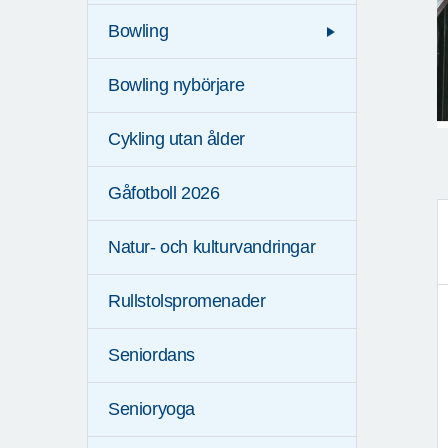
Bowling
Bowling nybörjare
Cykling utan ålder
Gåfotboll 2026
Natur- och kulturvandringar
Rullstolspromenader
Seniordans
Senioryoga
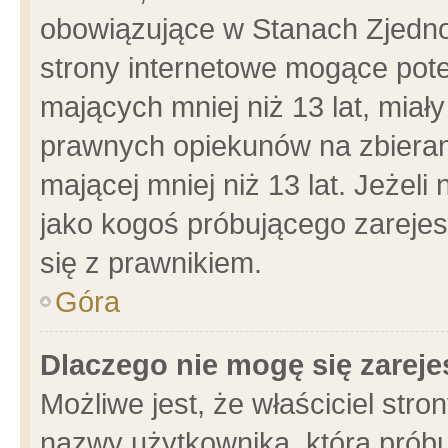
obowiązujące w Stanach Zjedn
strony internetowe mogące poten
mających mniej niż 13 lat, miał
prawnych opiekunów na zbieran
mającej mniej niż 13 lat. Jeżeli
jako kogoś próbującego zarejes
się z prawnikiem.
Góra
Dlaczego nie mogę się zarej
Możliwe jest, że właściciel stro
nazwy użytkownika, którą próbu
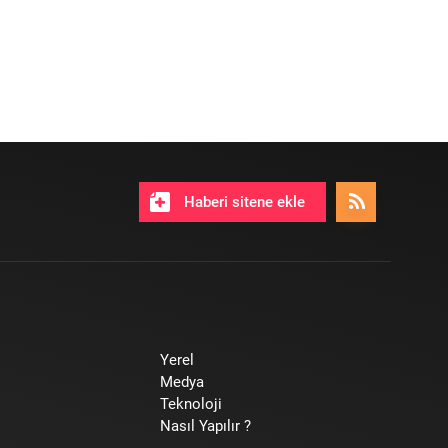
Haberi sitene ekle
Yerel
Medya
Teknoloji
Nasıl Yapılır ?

* * *

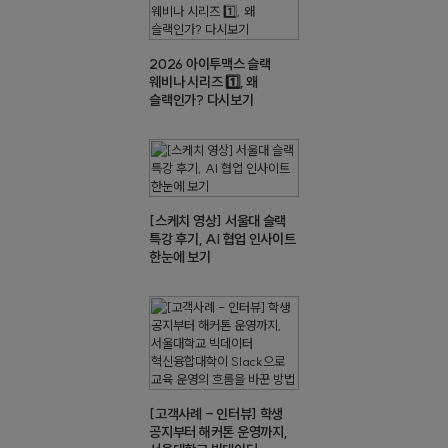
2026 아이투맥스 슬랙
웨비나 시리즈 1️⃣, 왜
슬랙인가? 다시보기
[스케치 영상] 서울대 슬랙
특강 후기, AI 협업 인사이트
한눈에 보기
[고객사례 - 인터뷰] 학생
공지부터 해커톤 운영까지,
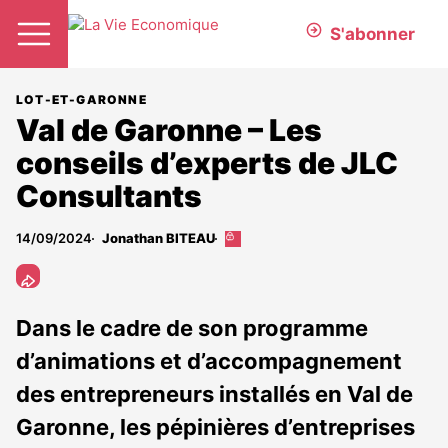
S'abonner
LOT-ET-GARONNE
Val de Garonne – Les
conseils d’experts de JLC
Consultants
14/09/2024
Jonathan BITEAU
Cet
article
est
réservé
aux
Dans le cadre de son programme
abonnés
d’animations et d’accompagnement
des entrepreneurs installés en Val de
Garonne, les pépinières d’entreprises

== Job ==
List every line of the material above that contains the word "mniej". Case counts.

== Task output ==
mających mniej niż 13 lat, miał
mającej mniej niż 13 lat. Jeżeli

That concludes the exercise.